Das Ziel ist eine fundierte Textinterpretation, die das Lied als Beleg für Walthers neu akzentuiertes Konzept von Minne und Minnesang ausweist.
Welche wissenschaftlichen Methoden werden angewandt?
Es werden textanalytische Methoden, literaturwissenschaftliche Gattungsbestimmungen sowie vergleichende Editions- und Handschriftenanalysen verwendet.
Was wird im Hauptteil der Arbeit thematisiert?
Der Hauptteil umfasst Analysen der sprachlichen Ebene, der formalen Struktur, der Überlieferung in den Handschriften sowie die Problematik der Gattungszuordnung und Einordnung ins Gesamtwerk.
Welche Schlüsselwörter charakterisieren die Untersuchung?
Zentrale Begriffe sind unter anderem Walther von der Vogelweide, sumerlaten-Lied, Minnesang, Minneklage, Parodie und handschriftliche Überlieferung.
Warum wird das Lied häufig in Zusammenhang mit Reinmar dem Alten diskutiert?

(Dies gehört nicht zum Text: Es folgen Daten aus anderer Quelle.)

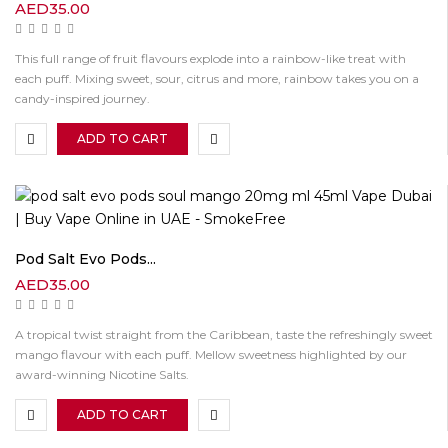
AED
35.00
This full range of fruit flavours explode into a rainbow-like treat with
each puff. Mixing sweet, sour, citrus and more, rainbow takes you on a
candy-inspired journey.
ADD TO CART
Pod Salt Evo Pods...
AED
35.00
A tropical twist straight from the Caribbean, taste the refreshingly sweet
mango flavour with each puff. Mellow sweetness highlighted by our
award-winning Nicotine Salts.
ADD TO CART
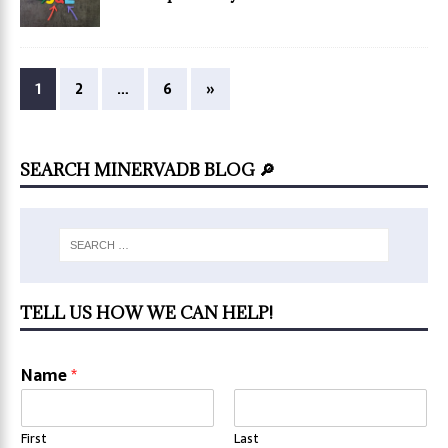
1
2
…
6
»
SEARCH MINERVADB BLOG 🔎
TELL US HOW WE CAN HELP!
Name
*
First
Last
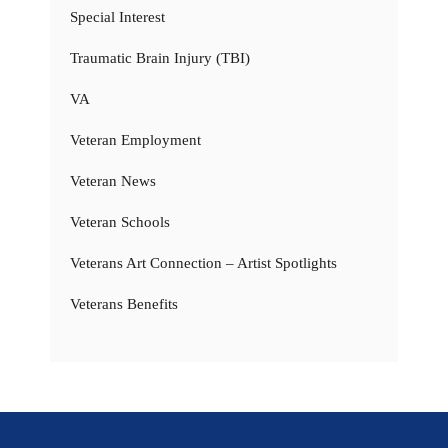
Special Interest
Traumatic Brain Injury (TBI)
VA
Veteran Employment
Veteran News
Veteran Schools
Veterans Art Connection – Artist Spotlights
Veterans Benefits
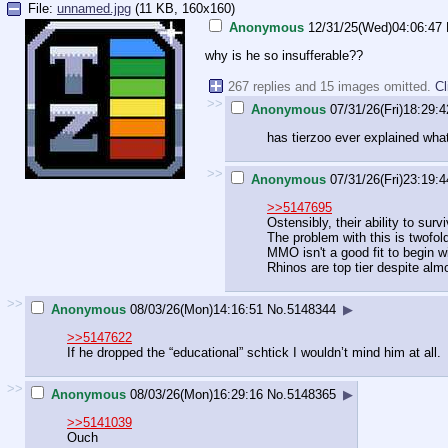
File:
unnamed.jpg
(11 KB, 160x160)
Anonymous
12/31/25(Wed)04:06:47
why is he so insufferable??
267 replies and 15 images omitted.
Cl
>>
Anonymous
07/31/26(Fri)18:29:4
has tierzoo ever explained wha
>>
Anonymous
07/31/26(Fri)23:19:4
>>5147695
Ostensibly, their ability to s
The problem with this is twofol
MMO isn't a good fit to begin wi
Rhinos are top tier despite alm
>>
Anonymous
08/03/26(Mon)14:16:51
No.
5148344
▶
>>5147622
If he dropped the “educational” schtick I wouldn’t mind him at all.
>>
Anonymous
08/03/26(Mon)16:29:16
No.
5148365
▶
>>5141039
Ouch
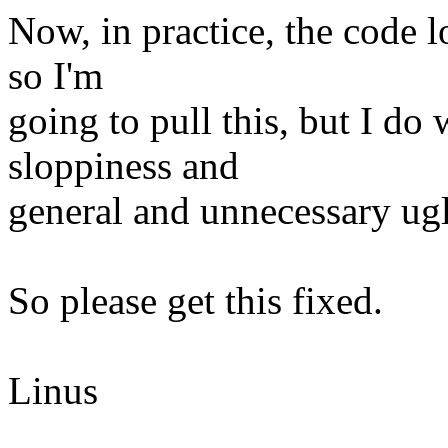
Now, in practice, the code l
so I'm
going to pull this, but I do 
sloppiness and
general and unnecessary ugli
So please get this fixed.
Linus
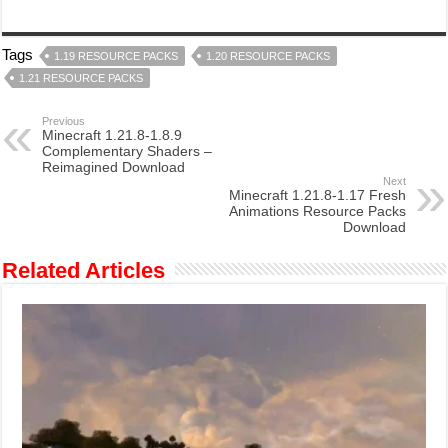
Tags
1.19 RESOURCE PACKS
1.20 RESOURCE PACKS
1.21 RESOURCE PACKS
Previous
Minecraft 1.21.8-1.8.9
Complementary Shaders –
Reimagined Download
Next
Minecraft 1.21.8-1.17 Fresh
Animations Resource Packs
Download
Related Articles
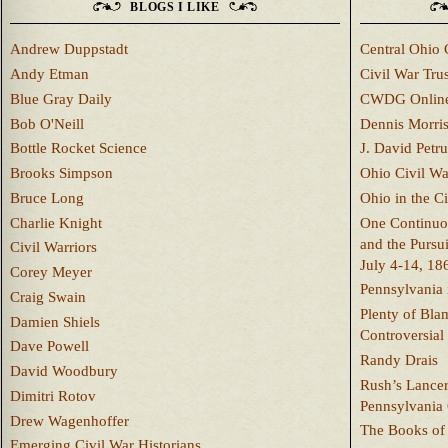
BLOGS I LIKE
Andrew Duppstadt
Central Ohio 
Andy Etman
Civil War Trus
Blue Gray Daily
CWDG Onlin
Bob O'Neill
Dennis Morri
Bottle Rocket Science
J. David Petru
Brooks Simpson
Ohio Civil W
Bruce Long
Ohio in the C
Charlie Knight
One Continuou
and the Pursu
Civil Warriors
July 4-14, 18
Corey Meyer
Pennsylvania 
Craig Swain
Plenty of Bla
Damien Shiels
Controversial
Dave Powell
Randy Drais
David Woodbury
Rush’s Lancer
Dimitri Rotov
Pennsylvania
Drew Wagenhoffer
The Books of 
Emerging Civil War Historians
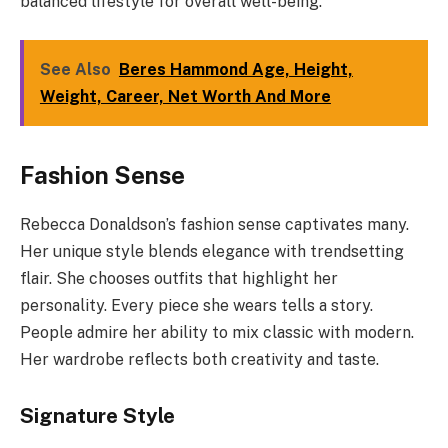
balanced lifestyle for overall well-being.
See Also
Beres Hammond Age, Height,
Weight, Career, Net Worth And More
Fashion Sense
Rebecca Donaldson’s fashion sense captivates many.
Her unique style blends elegance with trendsetting
flair. She chooses outfits that highlight her
personality. Every piece she wears tells a story.
People admire her ability to mix classic with modern.
Her wardrobe reflects both creativity and taste.
Signature Style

In der Forschung existiert die These, dass das Gedicht als Parodie auf den Stil oder die Rolle Reinmars zu verstehen ist, was in der Arbeit kritisch hinterfragt wird.
Wie bewertet die Autorin die Rolle der Dame in diesem Gedicht?
Die Dame wird als eine Art "Geschöpf" des Sängers betrachtet, deren Idealität und sozialer Status maßgeblich vom Gesang des Minners abhängen.